In the networking context, Windows containers function like virtual machines. Each container has a virtual network adapter that is connected to a virtual switch. Inbound and outbound traffic is forwarded over this switch. Windows Server containers use a host virtual network interface controller (vNIC) to attach to the virtual switch.

When the Docker service starts for the first time on Windows Server 2016, the Docker engine creates a network address translation (NAT) network. By default, all container endpoints are connected to the default NAT network. The Docker internal IP address prefix is 172.16.0.0/12. If the container host IP address is in this same prefix, then NAT network creation fails because of the conflict between overlapping IP address spaces.
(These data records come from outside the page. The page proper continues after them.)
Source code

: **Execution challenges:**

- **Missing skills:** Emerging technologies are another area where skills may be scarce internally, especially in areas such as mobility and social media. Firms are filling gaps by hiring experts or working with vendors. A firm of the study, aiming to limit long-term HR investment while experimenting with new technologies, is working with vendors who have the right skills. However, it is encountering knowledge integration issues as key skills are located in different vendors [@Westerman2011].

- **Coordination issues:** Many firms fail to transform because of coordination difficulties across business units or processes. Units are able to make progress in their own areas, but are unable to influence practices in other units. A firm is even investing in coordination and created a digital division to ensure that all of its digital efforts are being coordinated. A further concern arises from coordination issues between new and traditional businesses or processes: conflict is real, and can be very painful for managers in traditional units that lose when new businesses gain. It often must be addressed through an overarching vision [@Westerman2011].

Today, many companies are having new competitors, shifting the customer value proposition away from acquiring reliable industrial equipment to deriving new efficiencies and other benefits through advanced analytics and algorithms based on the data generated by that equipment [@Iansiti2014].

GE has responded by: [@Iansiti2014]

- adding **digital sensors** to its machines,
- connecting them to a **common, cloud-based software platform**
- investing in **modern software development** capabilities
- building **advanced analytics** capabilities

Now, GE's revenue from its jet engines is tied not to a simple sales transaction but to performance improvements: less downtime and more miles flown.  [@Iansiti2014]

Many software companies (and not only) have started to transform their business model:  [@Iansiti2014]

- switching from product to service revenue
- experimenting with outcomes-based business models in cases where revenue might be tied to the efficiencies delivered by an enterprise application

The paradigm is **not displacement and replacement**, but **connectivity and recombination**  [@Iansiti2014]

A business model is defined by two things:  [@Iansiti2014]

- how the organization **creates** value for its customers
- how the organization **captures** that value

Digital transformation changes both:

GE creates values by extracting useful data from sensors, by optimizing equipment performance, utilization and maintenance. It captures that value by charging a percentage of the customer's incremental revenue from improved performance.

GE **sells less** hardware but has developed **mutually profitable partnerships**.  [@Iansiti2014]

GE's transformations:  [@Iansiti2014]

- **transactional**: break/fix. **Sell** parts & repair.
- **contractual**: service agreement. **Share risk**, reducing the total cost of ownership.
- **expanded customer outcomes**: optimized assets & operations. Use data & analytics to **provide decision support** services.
On Amazon EC2, default VPCs are assigned a CIDR range of 172.31.0.0/16. Default subnets within a default VPC are assigned /20 netblocks within the VPC CIDR range. There is an address space overlap between the default Amazon EC2 VPC and the default internal prefix used by Docker. Therefore, AWS embeds a new CIDR value of 172.17.0.0/16 in the Docker config file daemon.json. This file is located in the following directory: C:\ProgramData\Docker\config\daemon.json. The daemon.json file uses the fixed-cidr: < IP Prefix > / Mask option to create the default NAT network with the IP address prefix and match specified, thereby avoiding any address space conflicts. If you change your VPC and subnet settings, you must stop the Docker service, update the daemon.json file with the new CIDR range, and restart the service.